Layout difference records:
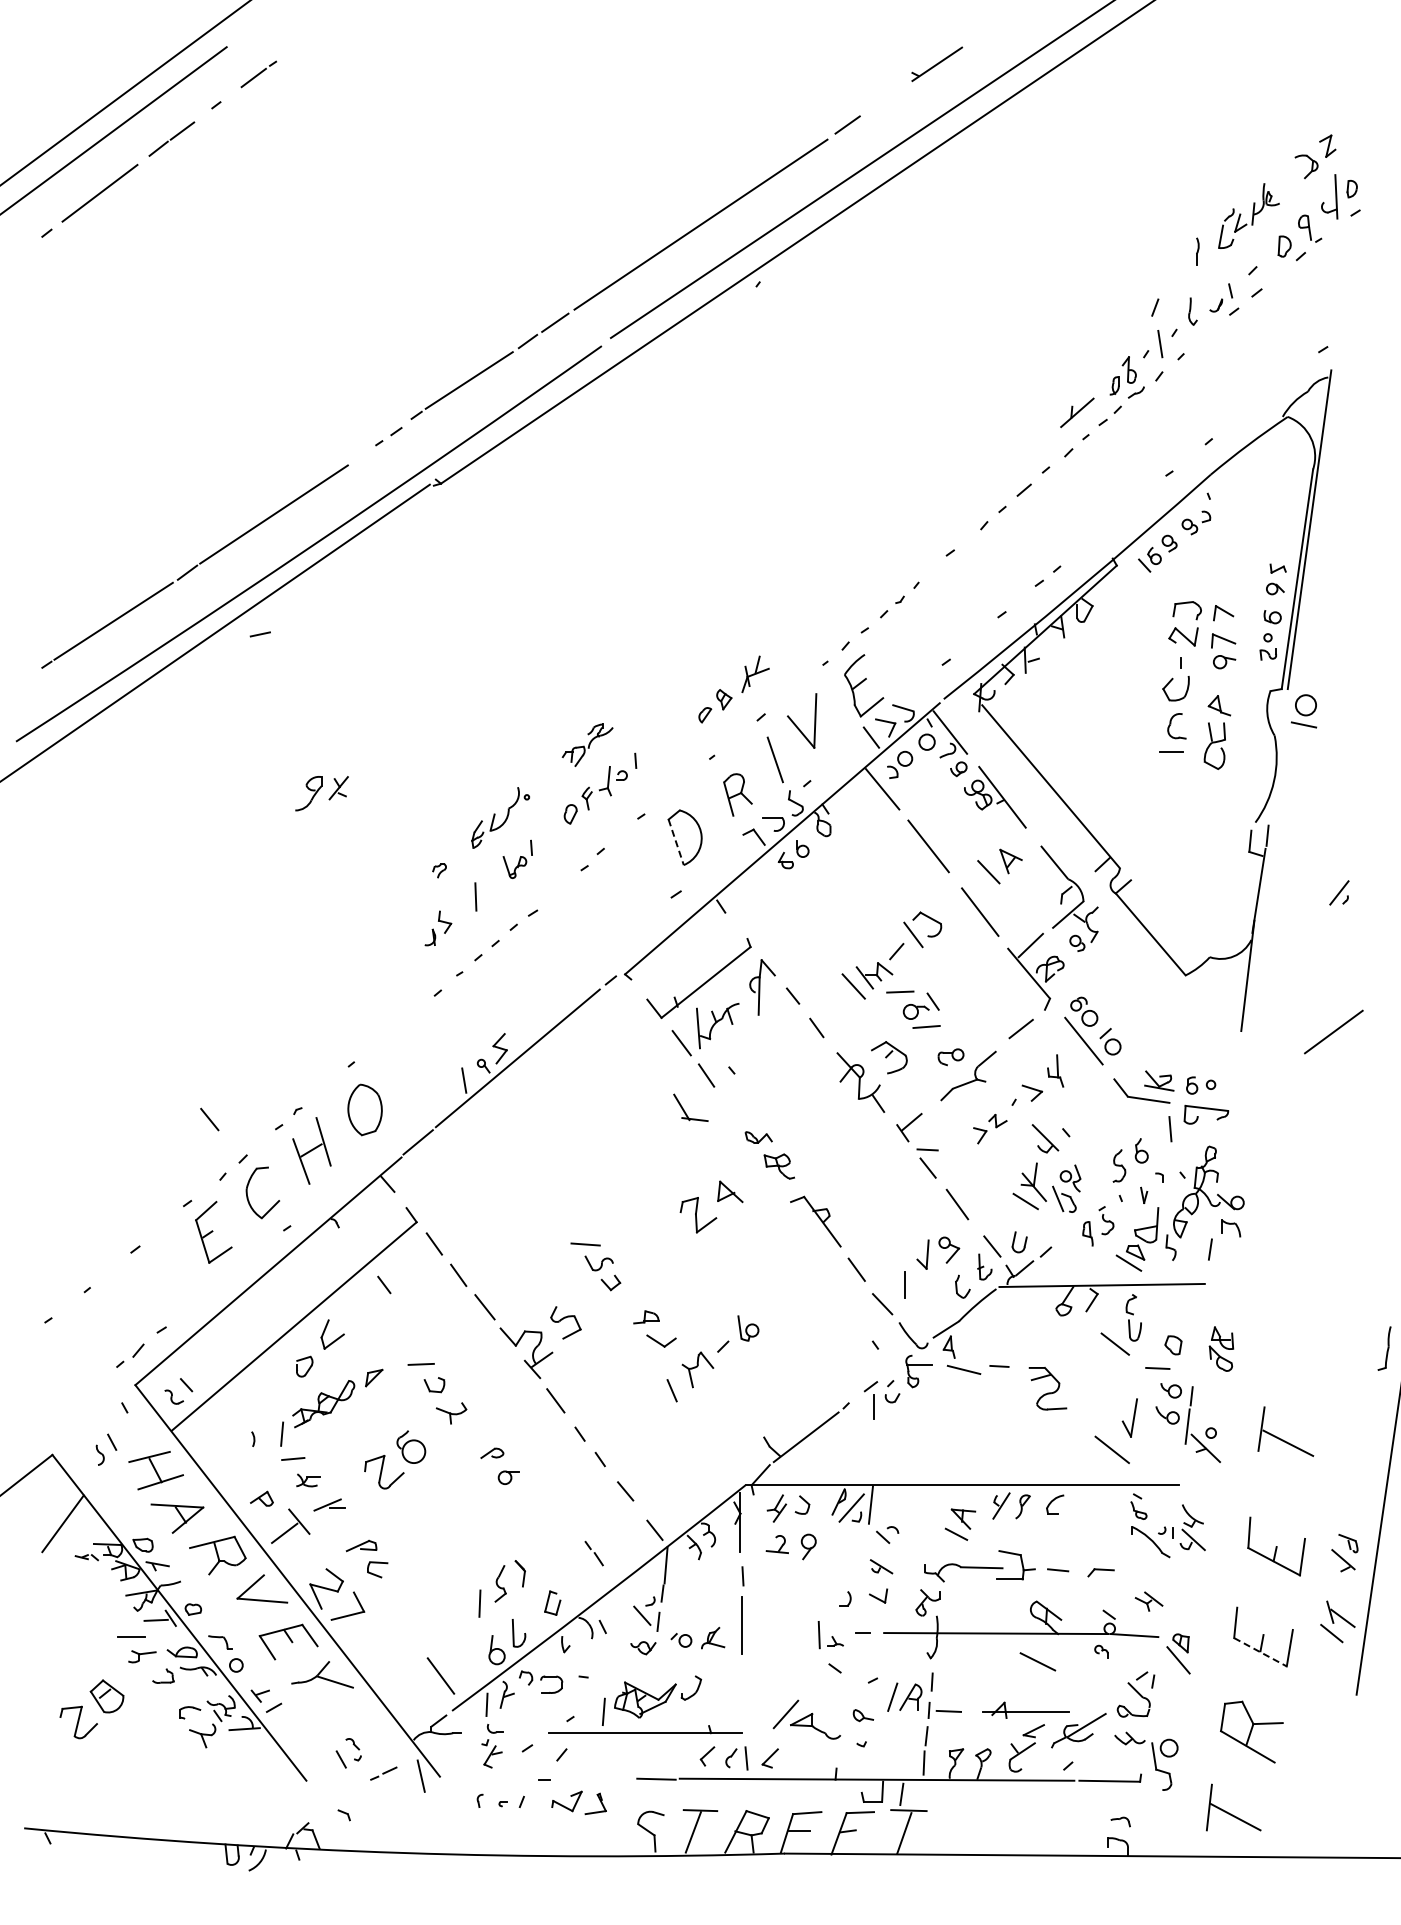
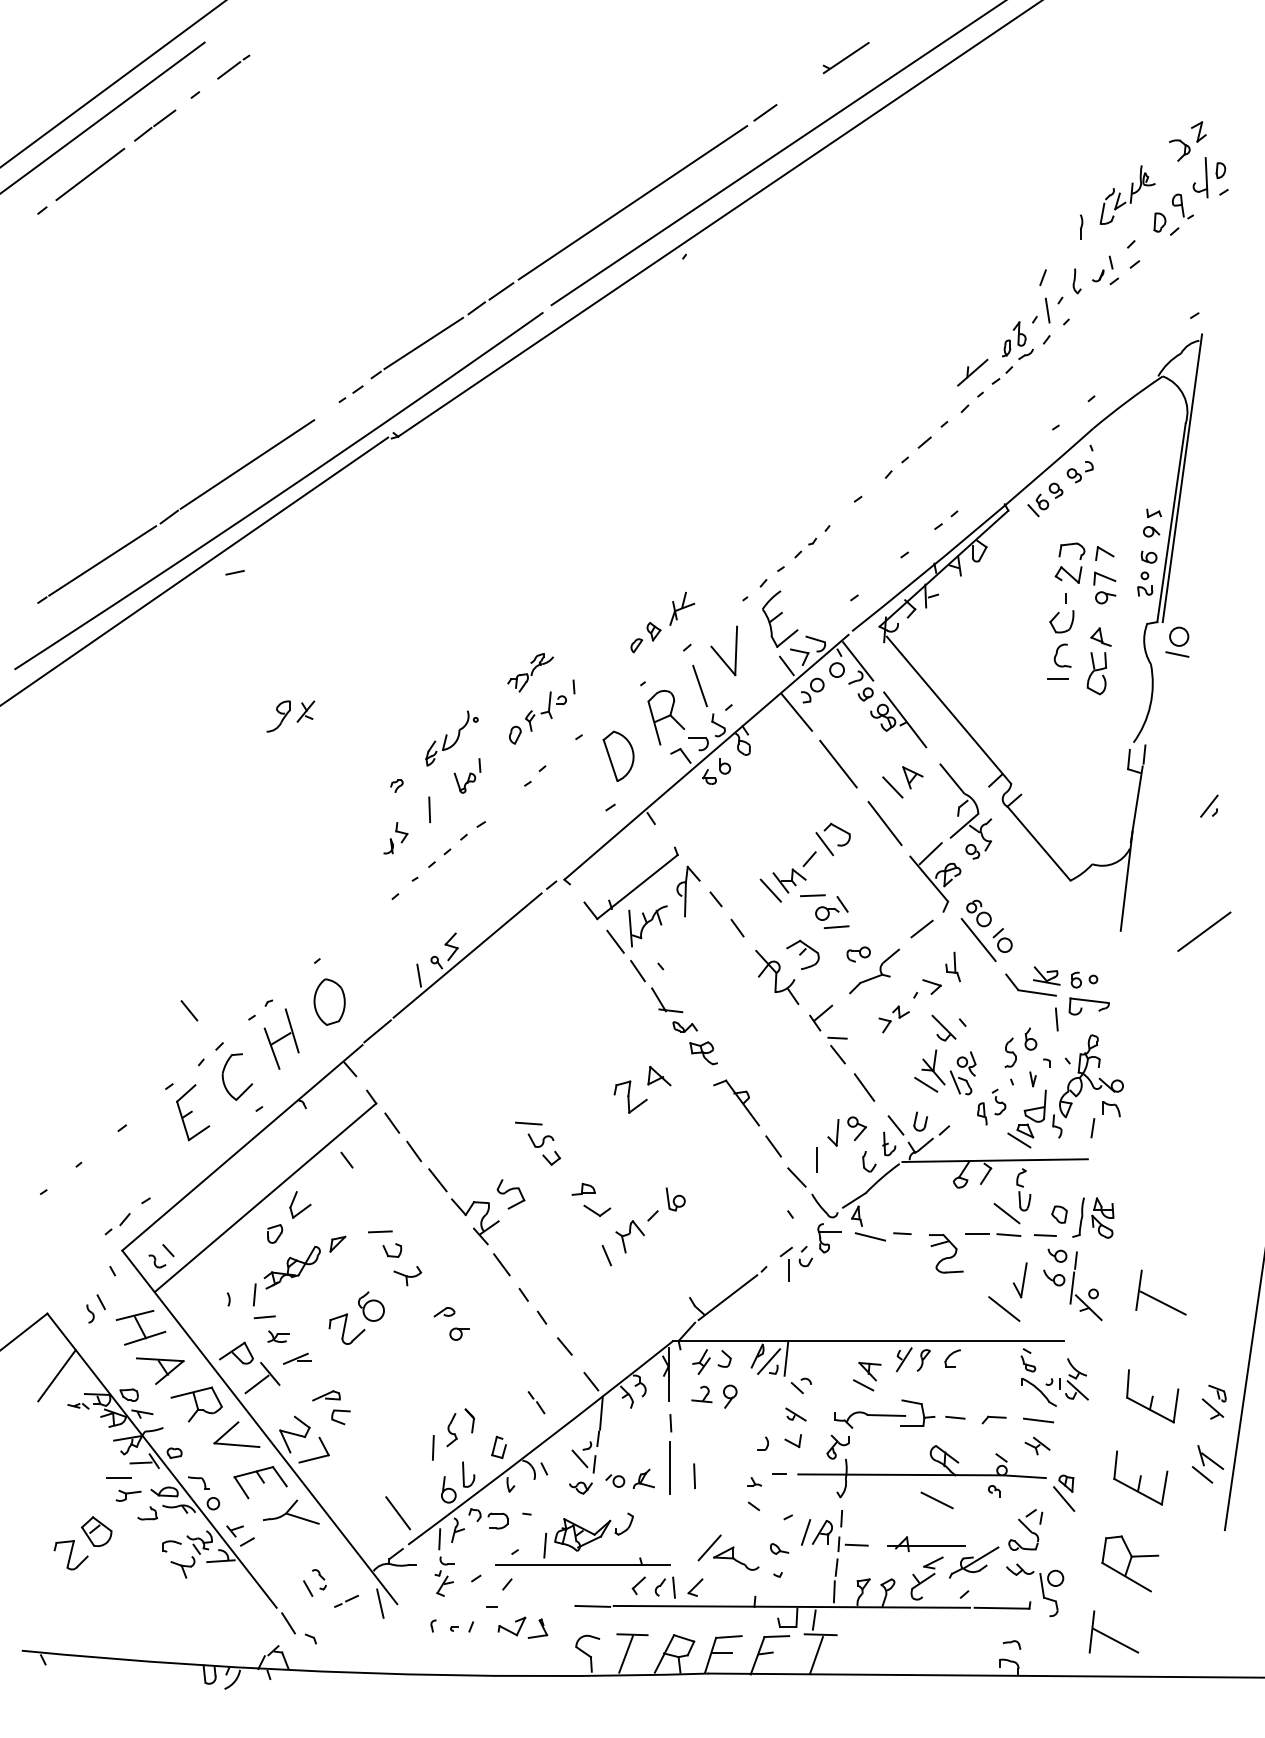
part: (737, 794) -> (665, 717), size x1.43
line: (676, 842) -> (610, 760), dashed -> solid
part: (684, 1109) -> (661, 1001), moved
part: (1384, 1348) -> (1078, 1217), moved
part: (1099, 1367) -> (992, 1234), added
part: (261, 1498) -> (236, 1352), size x1.67
line: (1150, 1573) -> (1038, 1420), added
line: (818, 1635) -> (693, 1476), moved
line: (1260, 1652) -> (1138, 1492), dashed -> solid
line: (319, 1797) -> (288, 1622), added

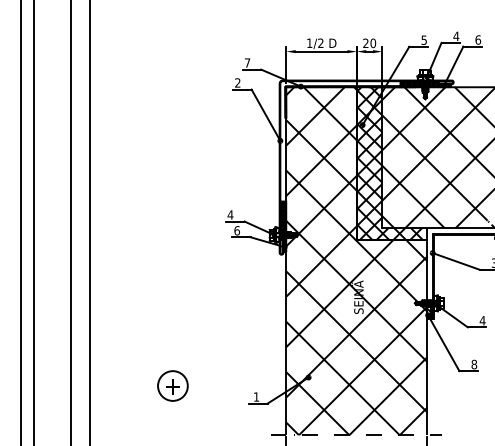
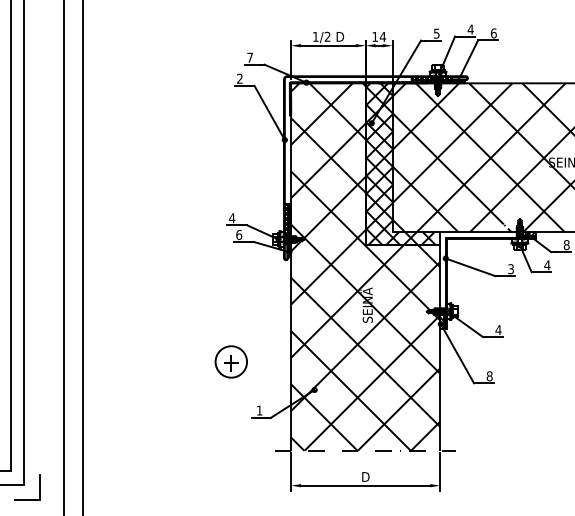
text: (369, 42) -> (379, 36), 20 -> 14
part: (172, 385) -> (230, 361), moved

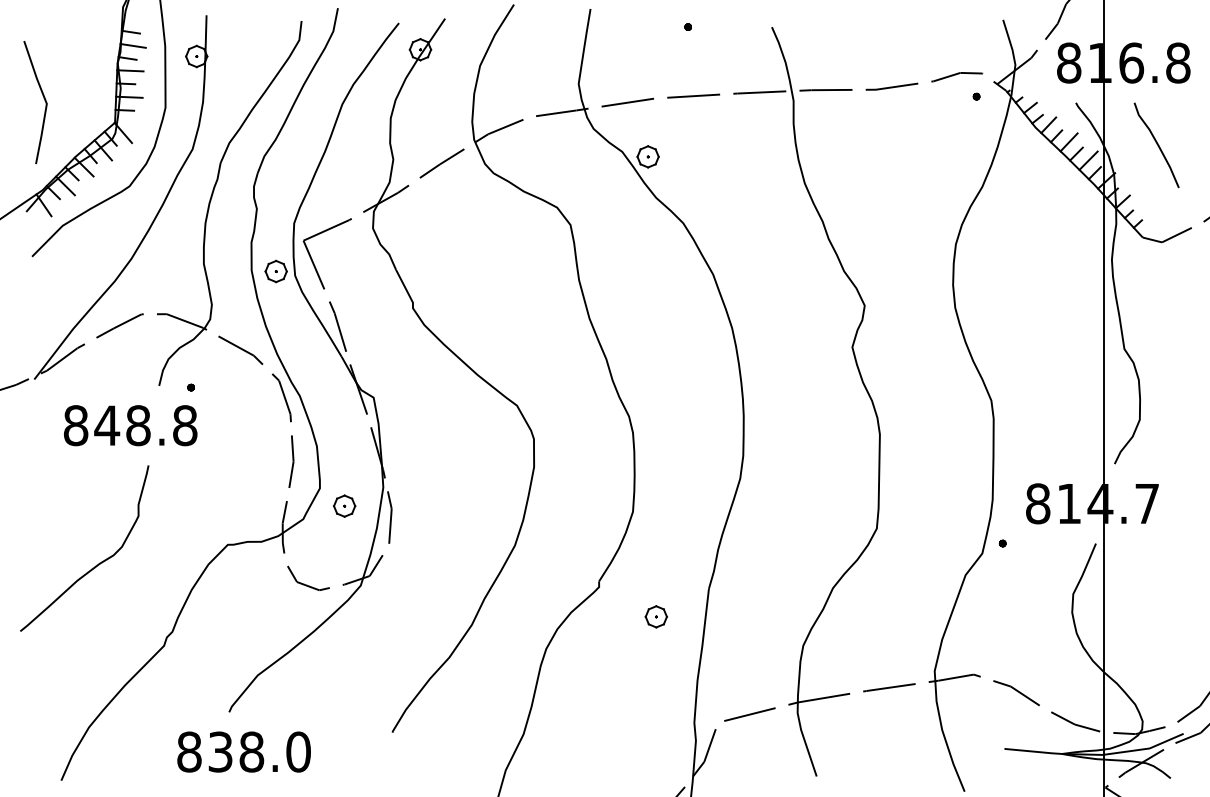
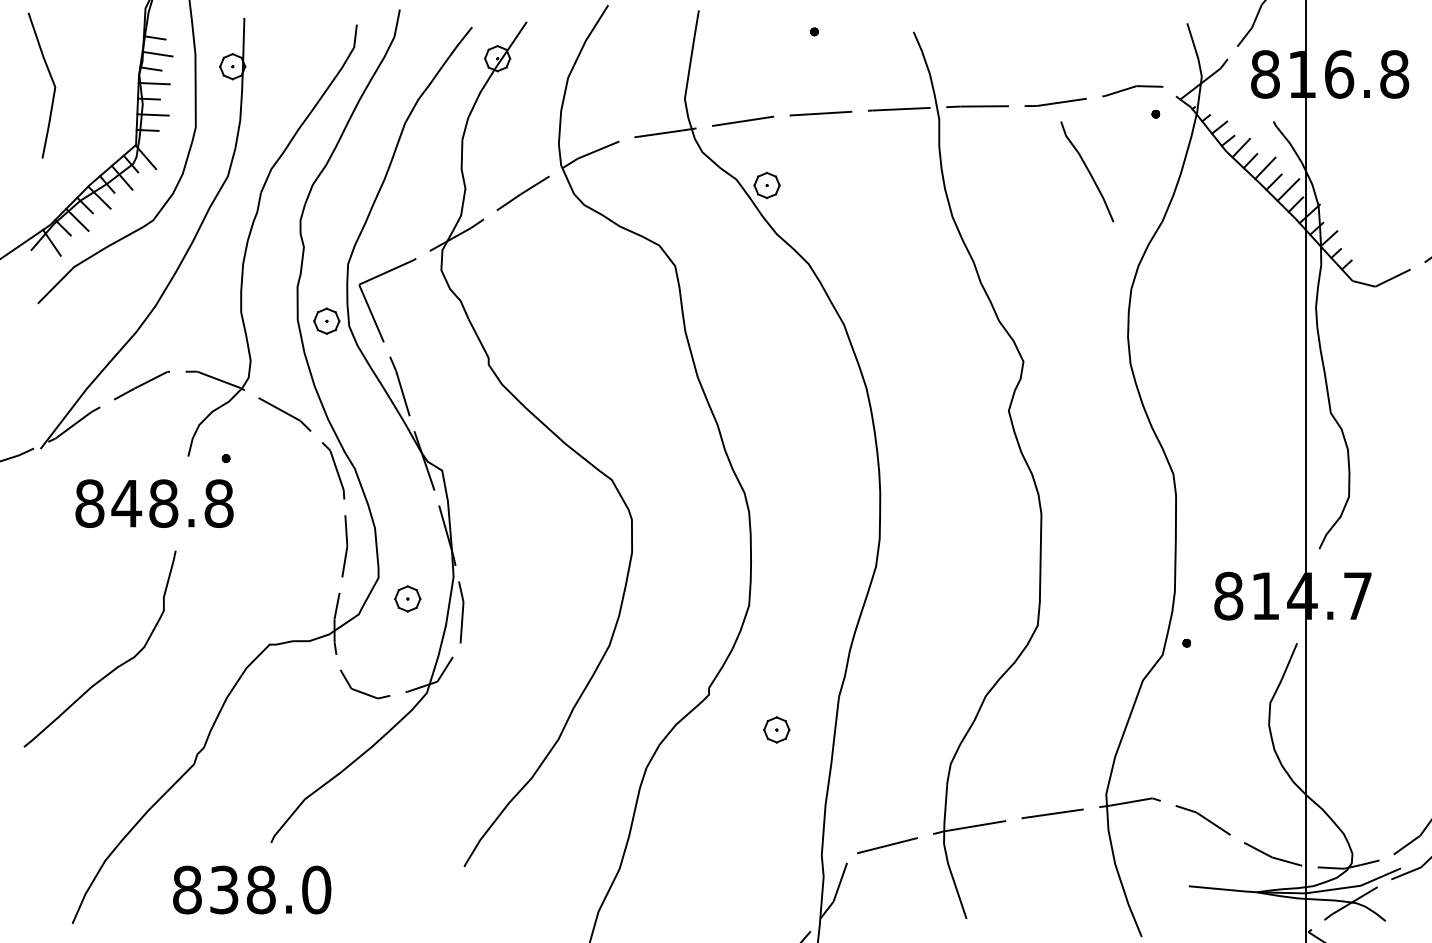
line: (43, 98) -> (51, 80), moved
curve: (1156, 144) -> (1087, 170), moved
text: (243, 751) -> (251, 889), moved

### EXERCISE GOAL:
Reproduce the data word for word, excluding its pictures.

### FINAL ANSWER:
part: (737, 794) -> (665, 717), size x1.43
line: (676, 842) -> (610, 760), dashed -> solid
part: (684, 1109) -> (661, 1001), moved
part: (1384, 1348) -> (1078, 1217), moved
part: (1099, 1367) -> (992, 1234), added
part: (261, 1498) -> (236, 1352), size x1.67
line: (1150, 1573) -> (1038, 1420), added
line: (818, 1635) -> (693, 1476), moved
line: (1260, 1652) -> (1138, 1492), dashed -> solid
line: (319, 1797) -> (288, 1622), added

text: (369, 42) -> (379, 36), 20 -> 14
part: (172, 385) -> (230, 361), moved

line: (43, 98) -> (51, 80), moved
curve: (1156, 144) -> (1087, 170), moved
text: (243, 751) -> (251, 889), moved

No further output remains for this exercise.